Supplied material
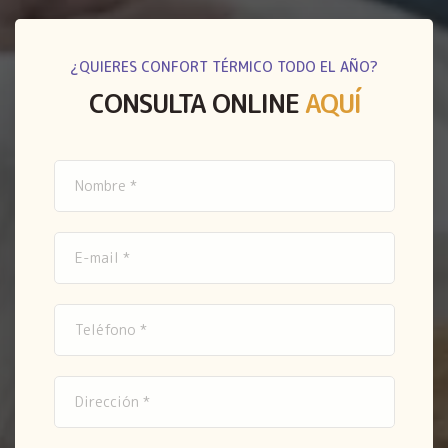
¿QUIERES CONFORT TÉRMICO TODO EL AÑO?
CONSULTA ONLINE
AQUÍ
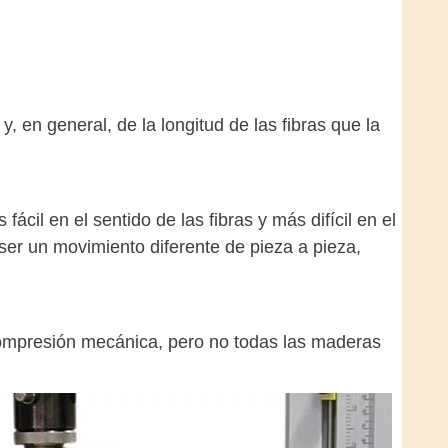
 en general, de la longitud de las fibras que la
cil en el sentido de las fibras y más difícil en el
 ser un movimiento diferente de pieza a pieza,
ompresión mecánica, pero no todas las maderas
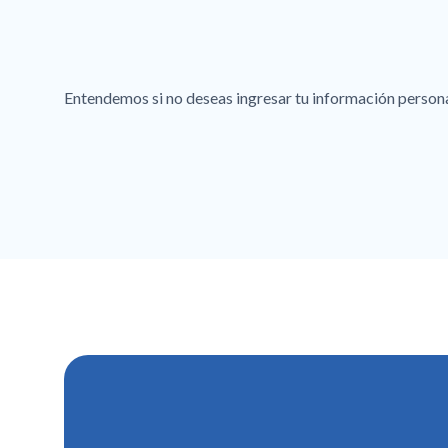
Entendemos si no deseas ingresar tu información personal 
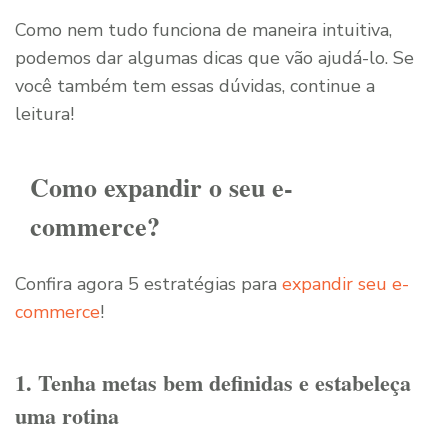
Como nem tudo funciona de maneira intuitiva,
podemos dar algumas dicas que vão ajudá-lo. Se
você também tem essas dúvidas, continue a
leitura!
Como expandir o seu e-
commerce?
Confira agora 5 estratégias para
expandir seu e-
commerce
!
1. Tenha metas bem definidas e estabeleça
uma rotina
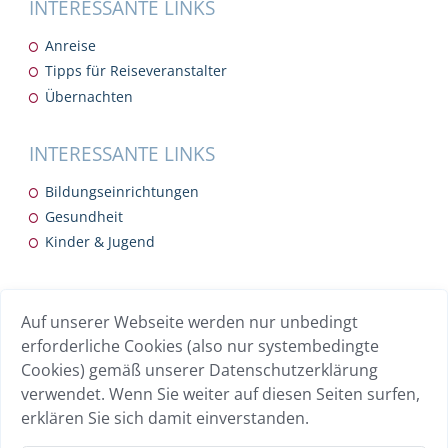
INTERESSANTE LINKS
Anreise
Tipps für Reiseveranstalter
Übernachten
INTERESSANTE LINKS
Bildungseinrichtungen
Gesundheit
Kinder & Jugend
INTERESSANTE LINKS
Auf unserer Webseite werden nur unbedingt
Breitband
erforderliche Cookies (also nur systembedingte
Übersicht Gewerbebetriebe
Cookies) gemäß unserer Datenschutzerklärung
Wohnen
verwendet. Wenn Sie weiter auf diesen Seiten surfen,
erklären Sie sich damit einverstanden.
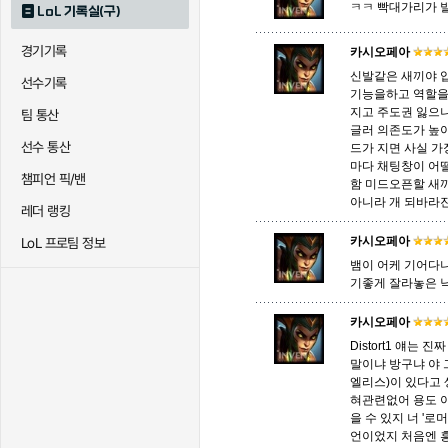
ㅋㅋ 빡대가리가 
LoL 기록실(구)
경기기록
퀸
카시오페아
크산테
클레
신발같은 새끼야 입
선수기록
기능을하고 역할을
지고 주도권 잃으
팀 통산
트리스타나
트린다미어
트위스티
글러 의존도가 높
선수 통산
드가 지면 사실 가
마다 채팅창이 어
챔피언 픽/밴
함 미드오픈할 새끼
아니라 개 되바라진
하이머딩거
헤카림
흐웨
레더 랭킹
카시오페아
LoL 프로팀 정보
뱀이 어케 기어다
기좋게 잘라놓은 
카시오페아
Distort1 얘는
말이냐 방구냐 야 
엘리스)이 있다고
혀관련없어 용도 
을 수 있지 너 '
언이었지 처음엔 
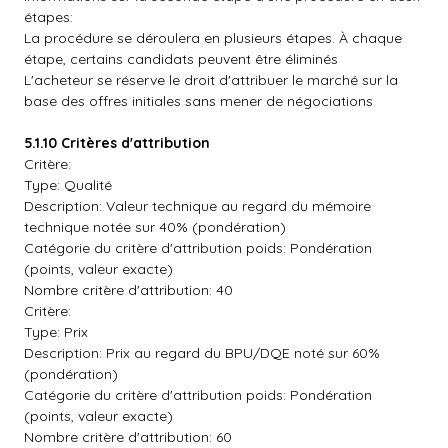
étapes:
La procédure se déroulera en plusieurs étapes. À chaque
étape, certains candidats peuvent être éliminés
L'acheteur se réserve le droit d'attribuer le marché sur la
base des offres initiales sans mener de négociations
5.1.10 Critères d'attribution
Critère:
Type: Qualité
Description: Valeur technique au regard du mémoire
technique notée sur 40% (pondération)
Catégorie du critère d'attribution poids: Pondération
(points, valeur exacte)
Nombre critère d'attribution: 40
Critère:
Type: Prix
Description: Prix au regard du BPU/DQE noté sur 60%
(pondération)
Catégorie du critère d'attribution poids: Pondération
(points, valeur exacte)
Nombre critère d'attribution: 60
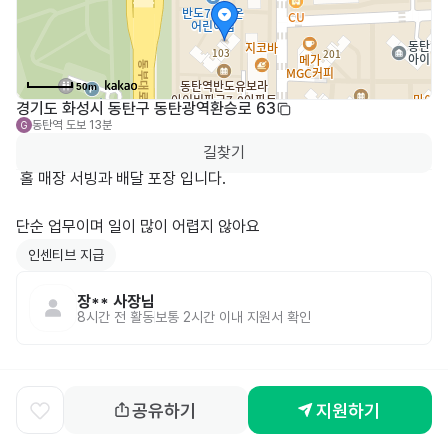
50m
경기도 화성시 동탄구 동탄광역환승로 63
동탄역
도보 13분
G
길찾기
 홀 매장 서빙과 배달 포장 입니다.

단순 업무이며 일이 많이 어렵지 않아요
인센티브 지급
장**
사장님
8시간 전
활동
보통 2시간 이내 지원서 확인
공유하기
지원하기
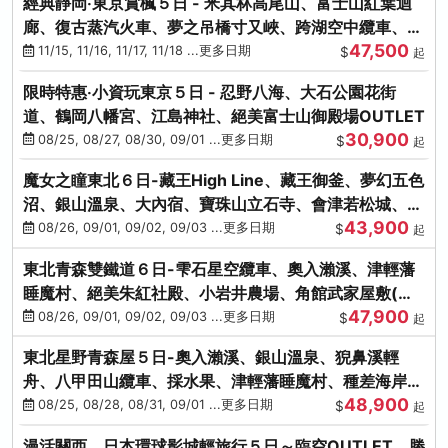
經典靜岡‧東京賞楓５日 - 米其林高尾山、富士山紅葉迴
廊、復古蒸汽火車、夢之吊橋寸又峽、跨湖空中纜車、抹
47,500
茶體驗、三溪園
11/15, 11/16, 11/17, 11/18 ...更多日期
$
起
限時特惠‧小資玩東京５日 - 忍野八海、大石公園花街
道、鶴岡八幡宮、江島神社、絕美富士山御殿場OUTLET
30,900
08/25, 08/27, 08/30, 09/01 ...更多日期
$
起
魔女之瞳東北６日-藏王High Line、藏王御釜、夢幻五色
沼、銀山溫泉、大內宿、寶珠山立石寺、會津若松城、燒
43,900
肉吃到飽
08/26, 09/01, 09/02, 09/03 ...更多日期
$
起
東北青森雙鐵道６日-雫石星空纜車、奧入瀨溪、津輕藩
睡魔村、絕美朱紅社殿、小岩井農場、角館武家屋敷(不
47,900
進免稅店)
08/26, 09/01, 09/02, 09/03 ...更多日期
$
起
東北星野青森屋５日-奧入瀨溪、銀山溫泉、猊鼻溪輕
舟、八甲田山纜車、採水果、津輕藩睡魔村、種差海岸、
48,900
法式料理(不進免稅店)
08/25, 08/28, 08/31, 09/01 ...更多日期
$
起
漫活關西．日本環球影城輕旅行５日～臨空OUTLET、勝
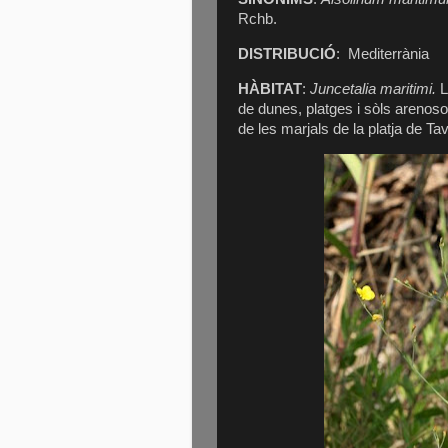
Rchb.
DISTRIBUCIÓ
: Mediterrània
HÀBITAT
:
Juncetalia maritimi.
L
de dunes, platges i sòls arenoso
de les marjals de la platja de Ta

Task to carry out
Copy all lines of the records that have the string "étapes" in them.

Task answer
étapes:
La procédure se déroulera en plusieurs étapes. À chaque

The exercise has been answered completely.